» **Source data**:

##########

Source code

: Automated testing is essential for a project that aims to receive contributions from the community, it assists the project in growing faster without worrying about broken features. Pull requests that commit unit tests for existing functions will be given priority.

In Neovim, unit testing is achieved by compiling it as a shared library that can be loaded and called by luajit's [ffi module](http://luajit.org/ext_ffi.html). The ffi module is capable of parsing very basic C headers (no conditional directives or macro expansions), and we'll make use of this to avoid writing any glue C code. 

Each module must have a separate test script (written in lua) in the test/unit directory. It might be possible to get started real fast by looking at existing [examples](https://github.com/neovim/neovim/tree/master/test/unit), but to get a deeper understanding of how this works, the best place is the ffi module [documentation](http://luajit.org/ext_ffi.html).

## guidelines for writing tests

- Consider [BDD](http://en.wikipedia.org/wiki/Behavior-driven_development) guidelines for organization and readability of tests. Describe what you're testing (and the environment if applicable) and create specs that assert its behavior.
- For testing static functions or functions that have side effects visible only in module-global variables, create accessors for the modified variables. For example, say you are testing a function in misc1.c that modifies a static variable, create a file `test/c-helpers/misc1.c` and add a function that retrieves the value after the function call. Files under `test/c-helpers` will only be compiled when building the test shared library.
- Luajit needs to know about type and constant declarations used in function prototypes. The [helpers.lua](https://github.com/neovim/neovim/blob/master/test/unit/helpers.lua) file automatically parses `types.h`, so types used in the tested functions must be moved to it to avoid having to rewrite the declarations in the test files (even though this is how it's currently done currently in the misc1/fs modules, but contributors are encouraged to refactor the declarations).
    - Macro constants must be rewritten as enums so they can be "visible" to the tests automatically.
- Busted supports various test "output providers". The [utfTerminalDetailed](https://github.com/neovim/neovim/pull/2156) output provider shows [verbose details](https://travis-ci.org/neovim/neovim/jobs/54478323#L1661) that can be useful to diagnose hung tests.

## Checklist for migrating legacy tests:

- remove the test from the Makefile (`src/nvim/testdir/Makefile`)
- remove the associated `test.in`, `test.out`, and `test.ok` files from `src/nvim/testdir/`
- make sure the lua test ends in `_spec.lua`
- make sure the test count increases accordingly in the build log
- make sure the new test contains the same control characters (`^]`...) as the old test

##########

» **Problem description**: Would you set down the full listing exactly as it reads?

» **Solution for this task**:
Source code

: Automated testing is essential for a project that aims to receive contributions from the community, it assists the project in growing faster without worrying about broken features. Pull requests that commit unit tests for existing functions will be given priority.

In Neovim, unit testing is achieved by compiling it as a shared library that can be loaded and called by luajit's [ffi module](http://luajit.org/ext_ffi.html). The ffi module is capable of parsing very basic C headers (no conditional directives or macro expansions), and we'll make use of this to avoid writing any glue C code. 

Each module must have a separate test script (written in lua) in the test/unit directory. It might be possible to get started real fast by looking at existing [examples](https://github.com/neovim/neovim/tree/master/test/unit), but to get a deeper understanding of how this works, the best place is the ffi module [documentation](http://luajit.org/ext_ffi.html).

## guidelines for writing tests

- Consider [BDD](http://en.wikipedia.org/wiki/Behavior-driven_development) guidelines for organization and readability of tests. Describe what you're testing (and the environment if applicable) and create specs that assert its behavior.
- For testing static functions or functions that have side effects visible only in module-global variables, create accessors for the modified variables. For example, say you are testing a function in misc1.c that modifies a static variable, create a file `test/c-helpers/misc1.c` and add a function that retrieves the value after the function call. Files under `test/c-helpers` will only be compiled when building the test shared library.
- Luajit needs to know about type and constant declarations used in function prototypes. The [helpers.lua](https://github.com/neovim/neovim/blob/master/test/unit/helpers.lua) file automatically parses `types.h`, so types used in the tested functions must be moved to it to avoid having to rewrite the declarations in the test files (even though this is how it's currently done currently in the misc1/fs modules, but contributors are encouraged to refactor the declarations).
    - Macro constants must be rewritten as enums so they can be "visible" to the tests automatically.
- Busted supports various test "output providers". The [utfTerminalDetailed](https://github.com/neovim/neovim/pull/2156) output provider shows [verbose details](https://travis-ci.org/neovim/neovim/jobs/54478323#L1661) that can be useful to diagnose hung tests.

## Checklist for migrating legacy tests:

- remove the test from the Makefile (`src/nvim/testdir/Makefile`)
- remove the associated `test.in`, `test.out`, and `test.ok` files from `src/nvim/testdir/`
- make sure the lua test ends in `_spec.lua`
- make sure the test count increases accordingly in the build log
- make sure the new test contains the same control characters (`^]`...) as the old test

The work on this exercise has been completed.